TASK DESCRIPTION
Express the rows below as a Markdown table with the columns No and Line, giving each non-blank line its own numbered row and omitting blank lines. Leave the pictures out of the table.

---------- RECORD EXCERPTS

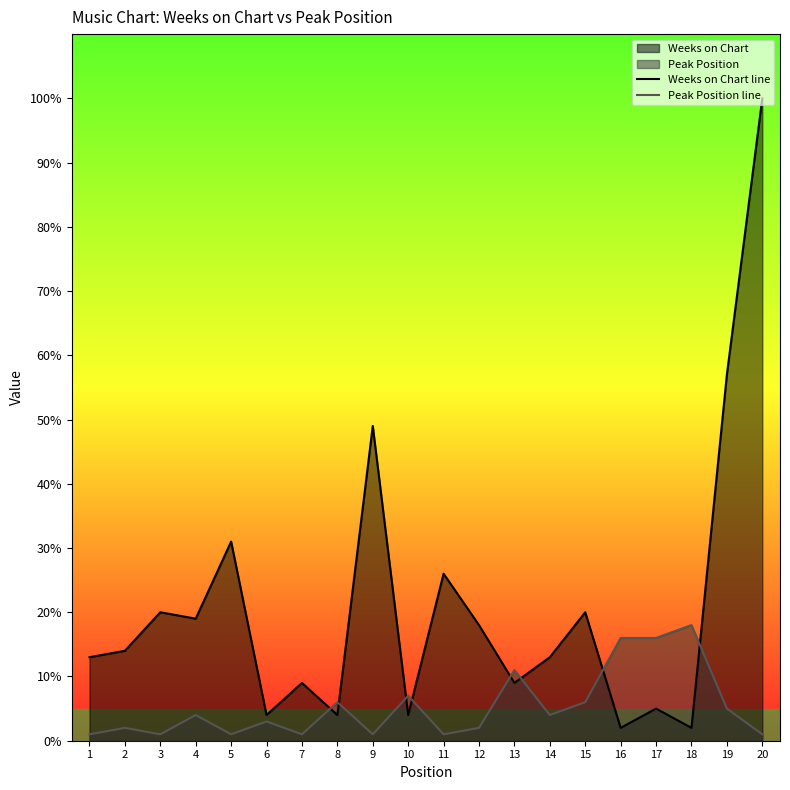

What is the value of the Weeks on Chart line point at the 17th from the left?

5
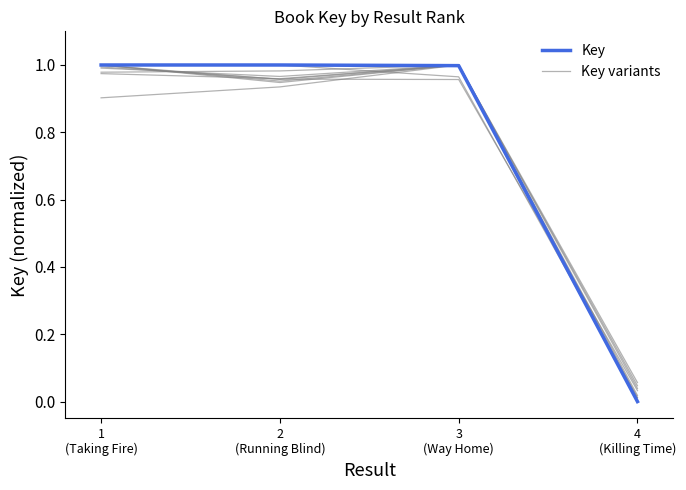

Reading left to right, extract all data points from this chart.

1.0	1.0	1.0	0.0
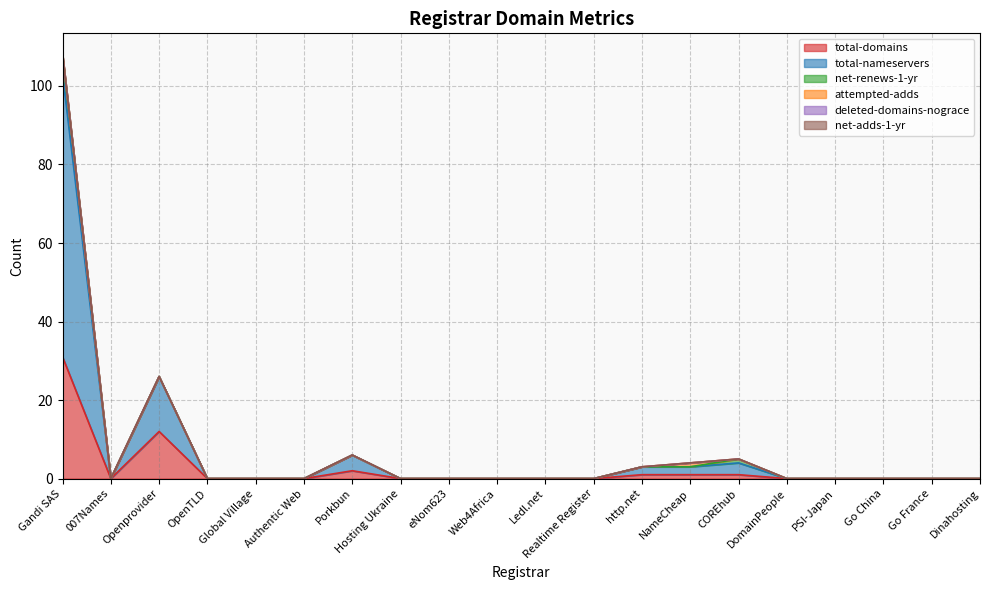

Is the value of total-domains at Ledl.net greater than the value of deleted-domains-nograce at Hosting Ukraine?

No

--------------------

RESULT OF THIS TASK
| No | Line |
|---|---|
| 1 | What is the value of the Weeks on Chart line point at the 17th from the left? |
| 2 | 5 |
| 3 | Reading left to right, extract all data points from this chart. |
| 4 | 1.0	1.0	1.0	0.0 |
| 5 | Is the value of total-domains at Ledl.net greater than the value of deleted-domains-nograce at Hosting Ukraine? |
| 6 | No |